Supplied data:
^^^^^^^^
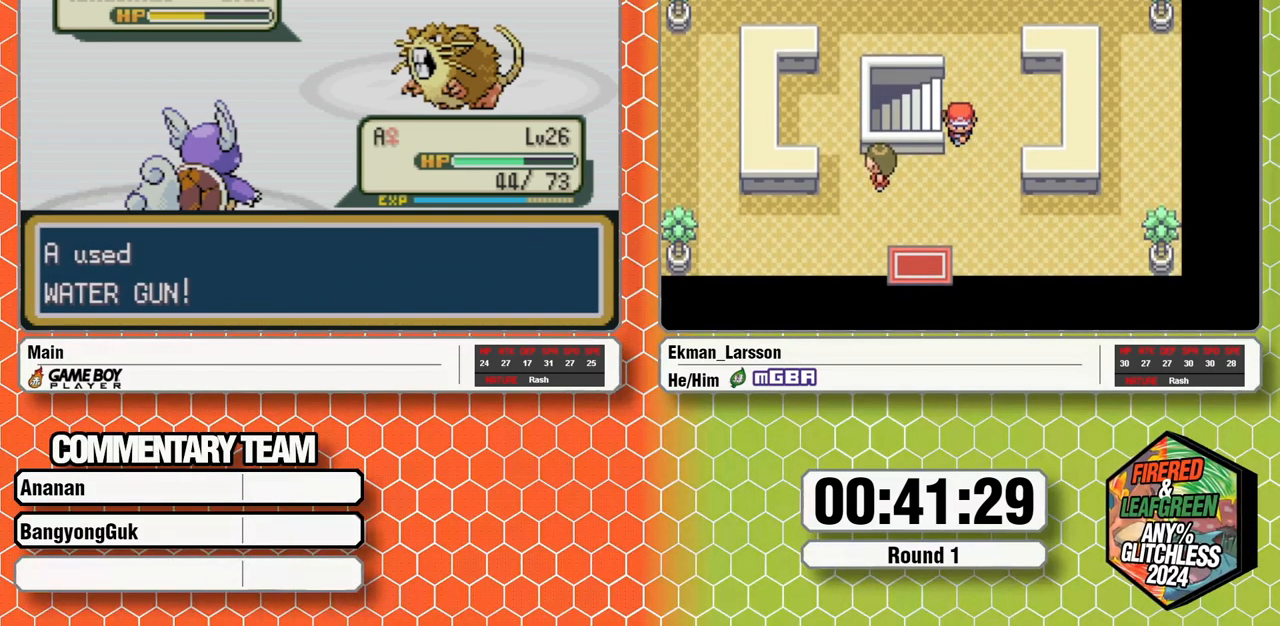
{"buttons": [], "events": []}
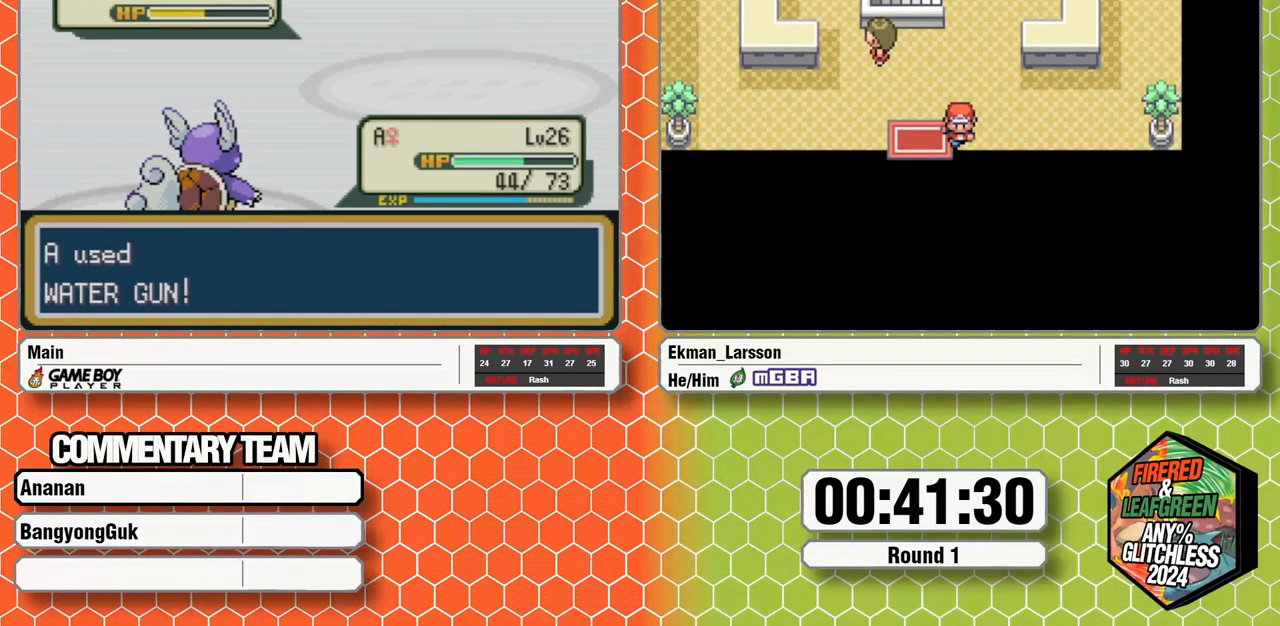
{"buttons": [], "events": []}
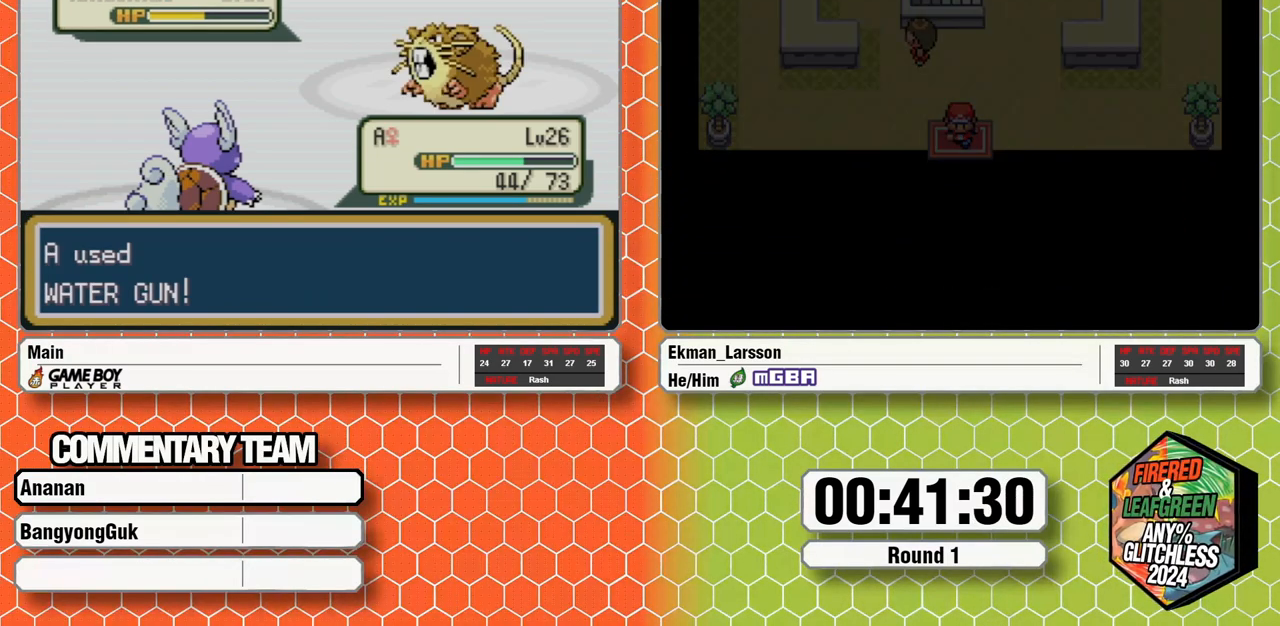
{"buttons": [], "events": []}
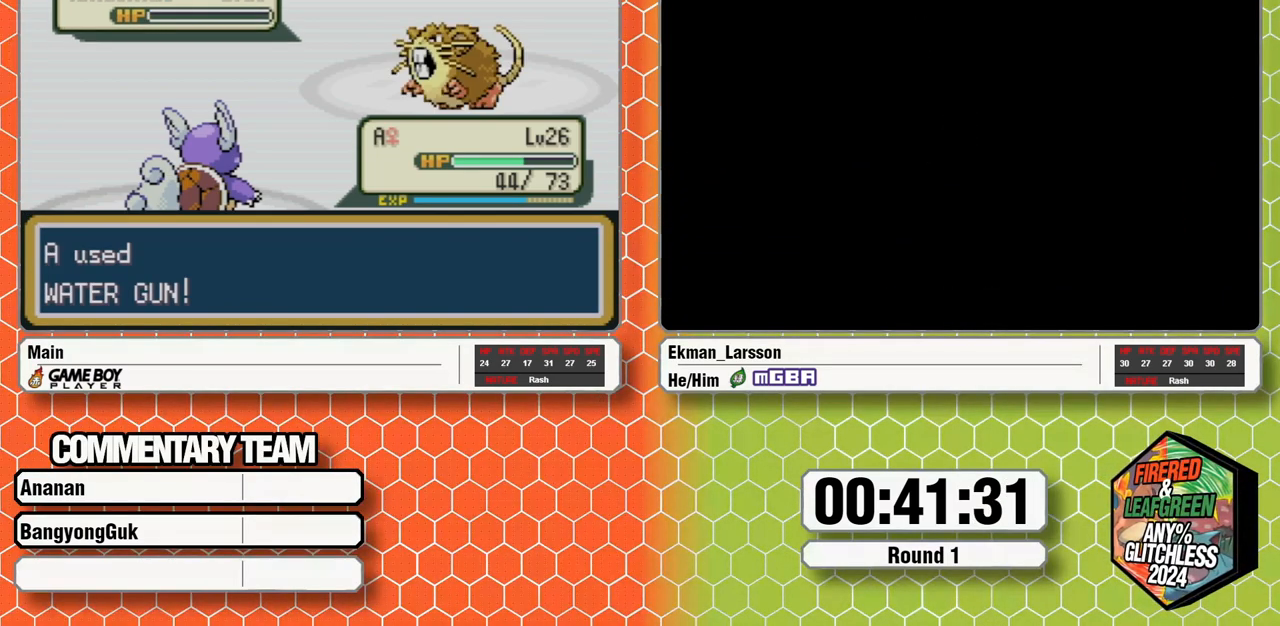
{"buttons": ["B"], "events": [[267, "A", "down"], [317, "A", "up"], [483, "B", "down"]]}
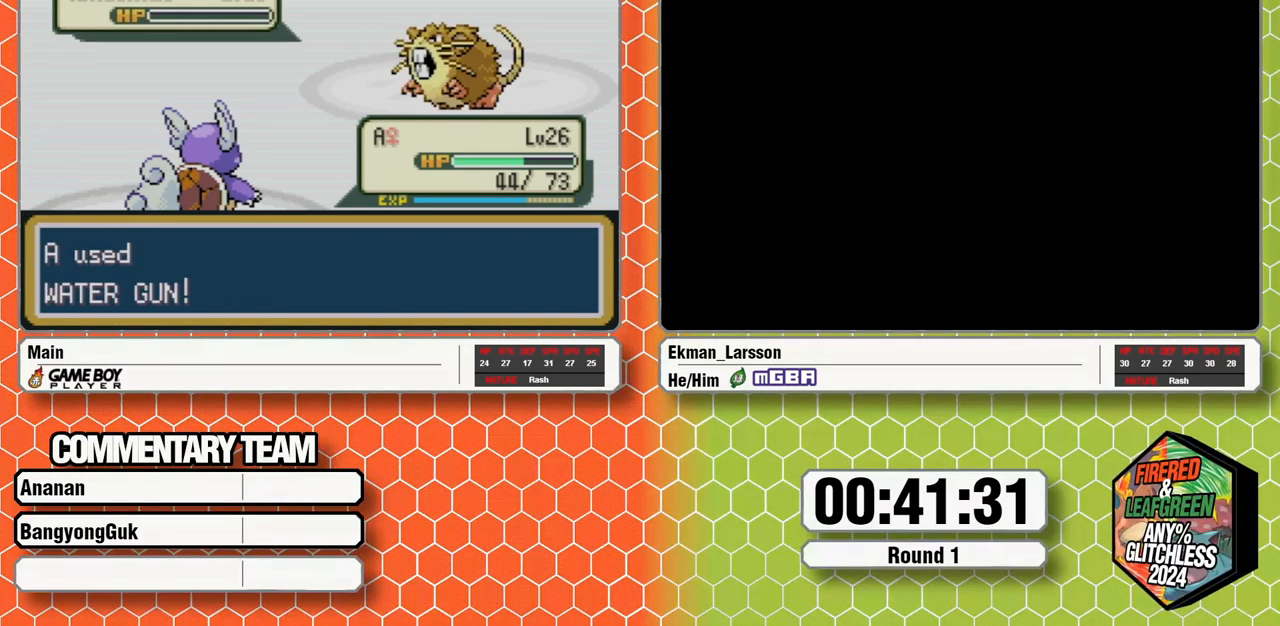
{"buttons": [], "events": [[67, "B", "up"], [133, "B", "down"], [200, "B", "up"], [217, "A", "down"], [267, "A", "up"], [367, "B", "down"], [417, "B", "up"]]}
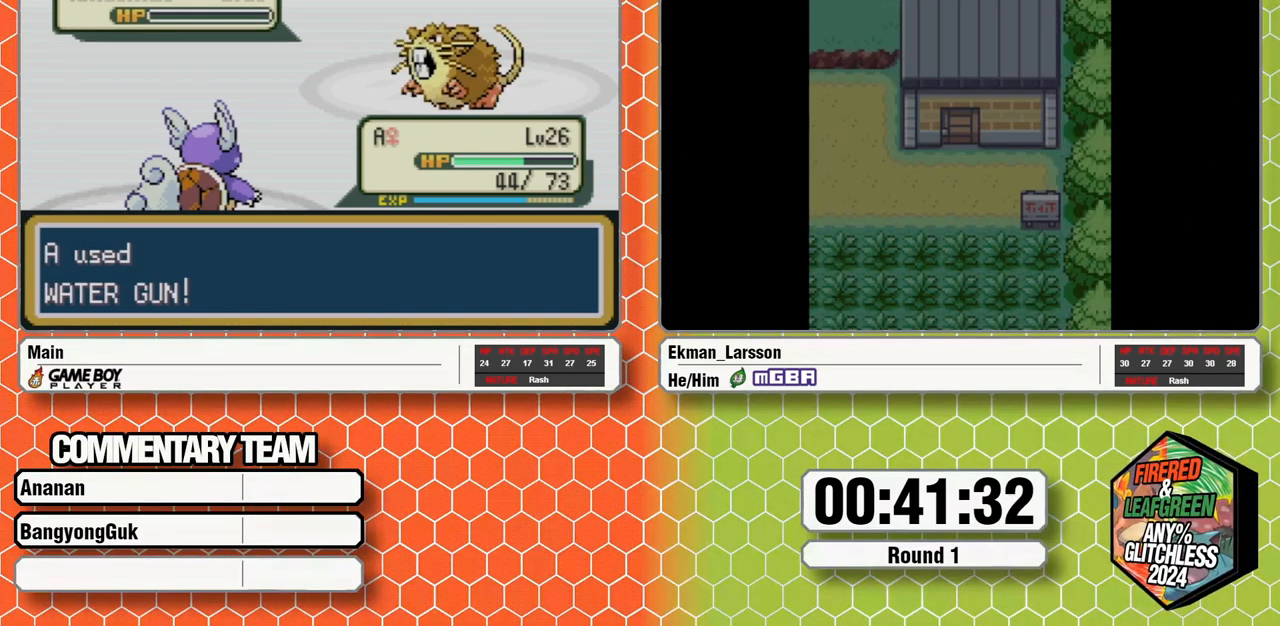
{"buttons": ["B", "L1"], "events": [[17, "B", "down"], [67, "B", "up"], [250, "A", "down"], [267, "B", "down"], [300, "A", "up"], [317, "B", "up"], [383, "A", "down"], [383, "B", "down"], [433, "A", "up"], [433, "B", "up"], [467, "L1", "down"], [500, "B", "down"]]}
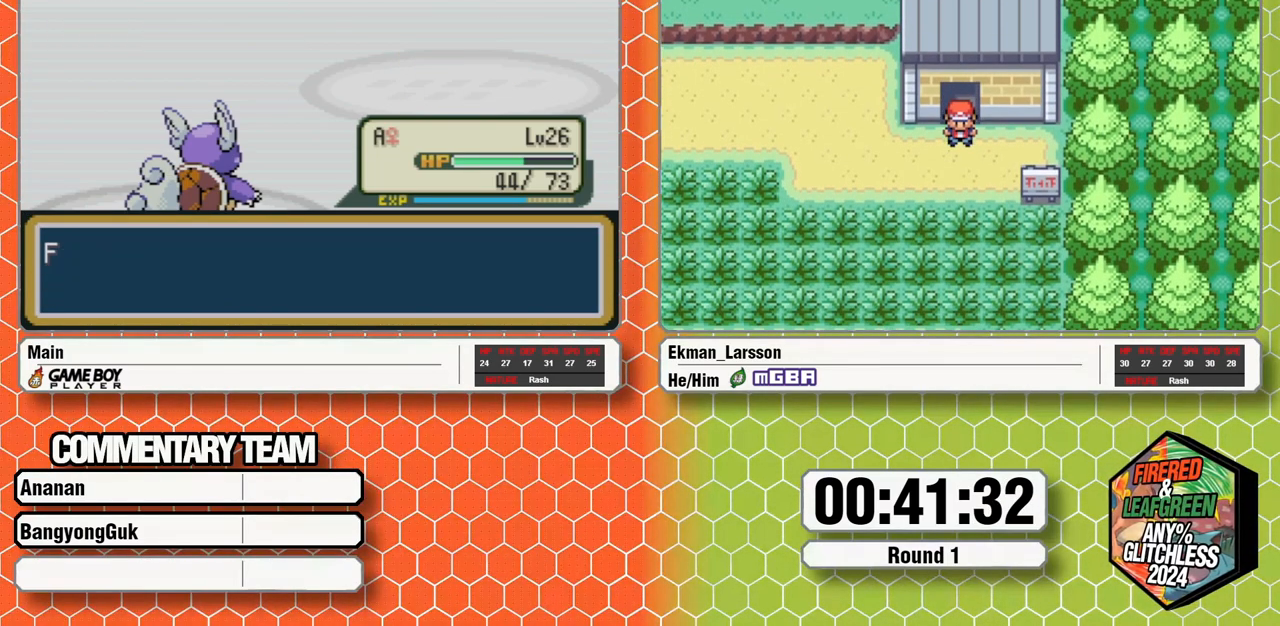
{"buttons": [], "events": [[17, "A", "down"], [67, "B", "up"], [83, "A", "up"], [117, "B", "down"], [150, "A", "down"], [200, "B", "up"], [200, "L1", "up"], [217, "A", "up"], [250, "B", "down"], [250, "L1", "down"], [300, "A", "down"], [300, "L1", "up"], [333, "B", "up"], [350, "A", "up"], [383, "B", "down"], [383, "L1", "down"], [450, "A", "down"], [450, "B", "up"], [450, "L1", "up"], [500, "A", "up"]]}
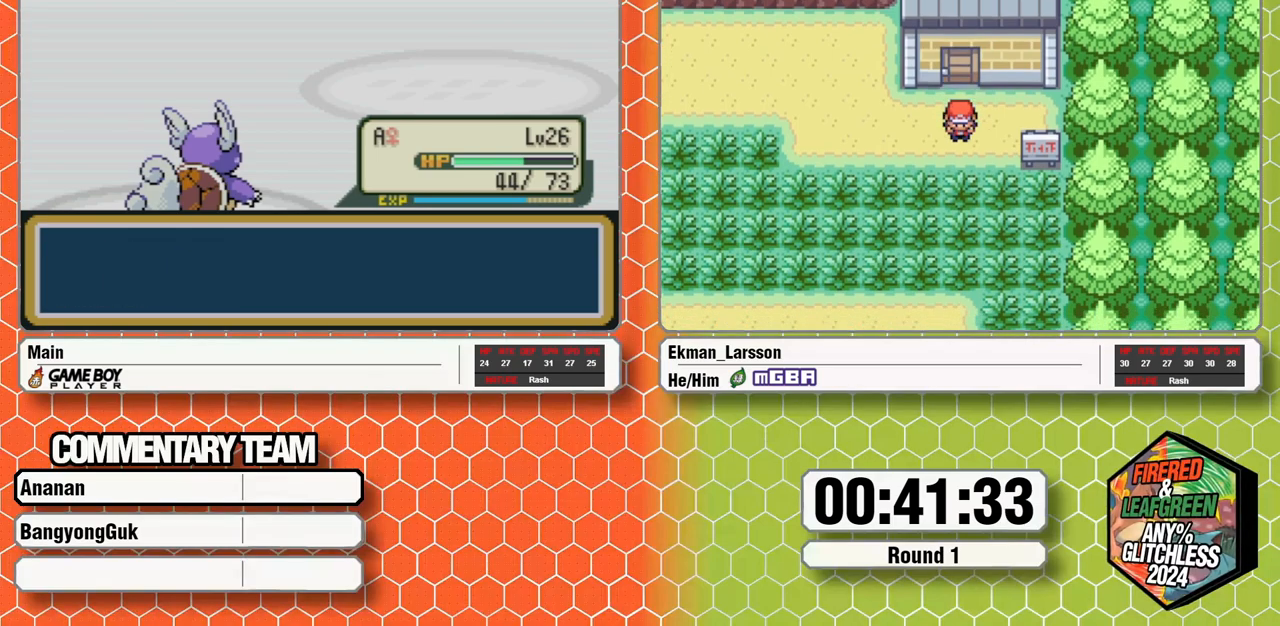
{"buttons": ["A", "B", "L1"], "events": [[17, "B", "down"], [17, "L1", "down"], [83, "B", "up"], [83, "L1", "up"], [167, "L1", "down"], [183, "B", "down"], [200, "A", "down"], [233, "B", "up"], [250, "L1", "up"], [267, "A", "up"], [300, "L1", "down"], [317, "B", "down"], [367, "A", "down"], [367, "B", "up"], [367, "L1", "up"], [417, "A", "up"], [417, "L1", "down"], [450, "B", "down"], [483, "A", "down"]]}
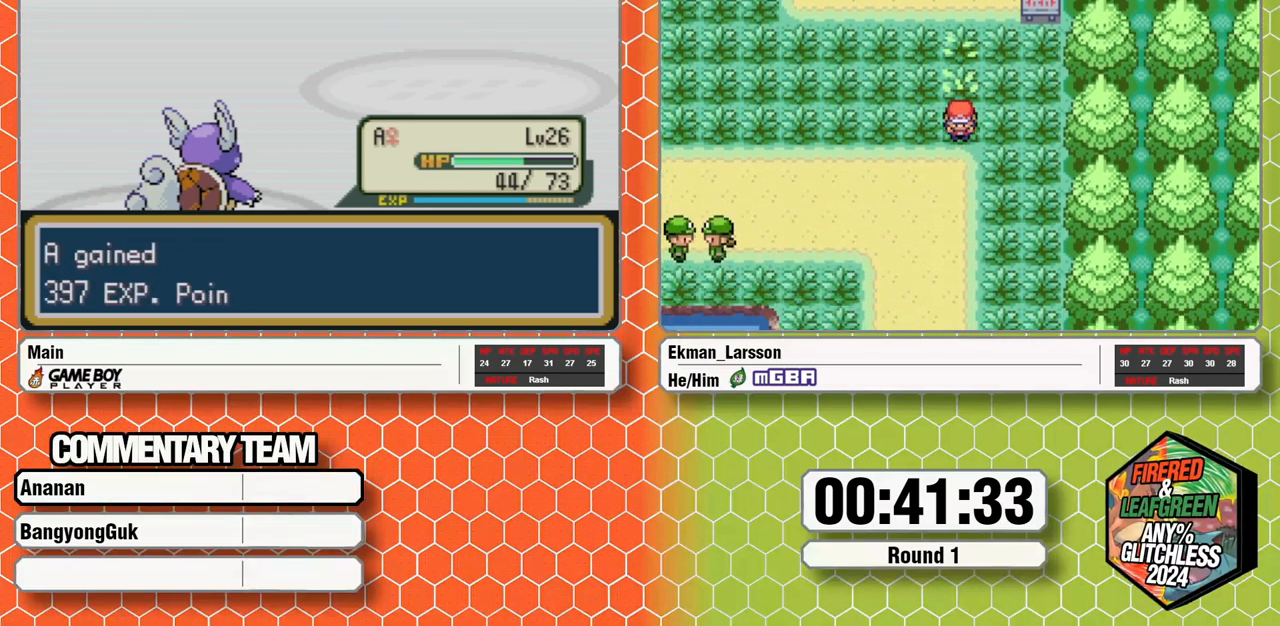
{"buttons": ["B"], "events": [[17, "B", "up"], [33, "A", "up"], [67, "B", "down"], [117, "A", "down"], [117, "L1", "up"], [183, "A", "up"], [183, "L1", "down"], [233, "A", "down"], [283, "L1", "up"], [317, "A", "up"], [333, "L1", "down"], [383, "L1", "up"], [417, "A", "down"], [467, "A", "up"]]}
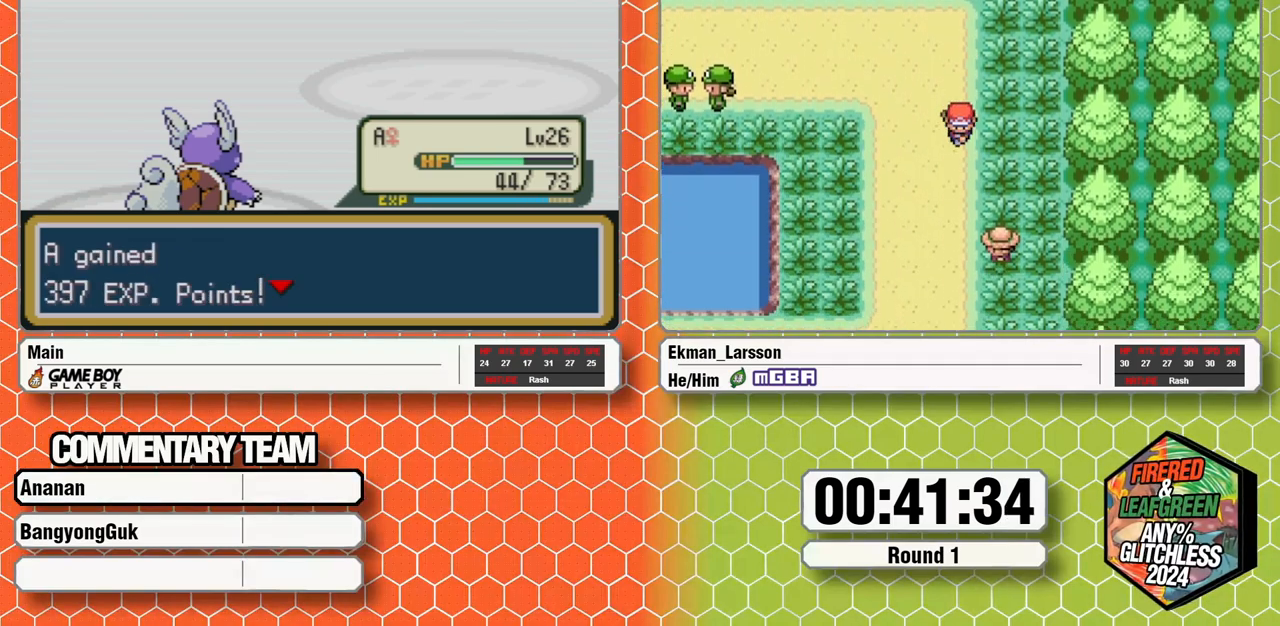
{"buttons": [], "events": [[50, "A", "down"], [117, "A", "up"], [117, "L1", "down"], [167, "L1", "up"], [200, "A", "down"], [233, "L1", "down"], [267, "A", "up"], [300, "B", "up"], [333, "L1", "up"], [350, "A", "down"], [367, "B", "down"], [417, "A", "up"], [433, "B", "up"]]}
^^^^^^^^
Task to complete:
The copy must include every record exactly and none of the pictures.

Output of the exercise:
{"buttons": [], "events": []}
{"buttons": [], "events": []}
{"buttons": [], "events": []}
{"buttons": ["B"], "events": [[267, "A", "down"], [317, "A", "up"], [483, "B", "down"]]}
{"buttons": [], "events": [[67, "B", "up"], [133, "B", "down"], [200, "B", "up"], [217, "A", "down"], [267, "A", "up"], [367, "B", "down"], [417, "B", "up"]]}
{"buttons": ["B", "L1"], "events": [[17, "B", "down"], [67, "B", "up"], [250, "A", "down"], [267, "B", "down"], [300, "A", "up"], [317, "B", "up"], [383, "A", "down"], [383, "B", "down"], [433, "A", "up"], [433, "B", "up"], [467, "L1", "down"], [500, "B", "down"]]}
{"buttons": [], "events": [[17, "A", "down"], [67, "B", "up"], [83, "A", "up"], [117, "B", "down"], [150, "A", "down"], [200, "B", "up"], [200, "L1", "up"], [217, "A", "up"], [250, "B", "down"], [250, "L1", "down"], [300, "A", "down"], [300, "L1", "up"], [333, "B", "up"], [350, "A", "up"], [383, "B", "down"], [383, "L1", "down"], [450, "A", "down"], [450, "B", "up"], [450, "L1", "up"], [500, "A", "up"]]}
{"buttons": ["A", "B", "L1"], "events": [[17, "B", "down"], [17, "L1", "down"], [83, "B", "up"], [83, "L1", "up"], [167, "L1", "down"], [183, "B", "down"], [200, "A", "down"], [233, "B", "up"], [250, "L1", "up"], [267, "A", "up"], [300, "L1", "down"], [317, "B", "down"], [367, "A", "down"], [367, "B", "up"], [367, "L1", "up"], [417, "A", "up"], [417, "L1", "down"], [450, "B", "down"], [483, "A", "down"]]}
{"buttons": ["B"], "events": [[17, "B", "up"], [33, "A", "up"], [67, "B", "down"], [117, "A", "down"], [117, "L1", "up"], [183, "A", "up"], [183, "L1", "down"], [233, "A", "down"], [283, "L1", "up"], [317, "A", "up"], [333, "L1", "down"], [383, "L1", "up"], [417, "A", "down"], [467, "A", "up"]]}
{"buttons": [], "events": [[50, "A", "down"], [117, "A", "up"], [117, "L1", "down"], [167, "L1", "up"], [200, "A", "down"], [233, "L1", "down"], [267, "A", "up"], [300, "B", "up"], [333, "L1", "up"], [350, "A", "down"], [367, "B", "down"], [417, "A", "up"], [433, "B", "up"]]}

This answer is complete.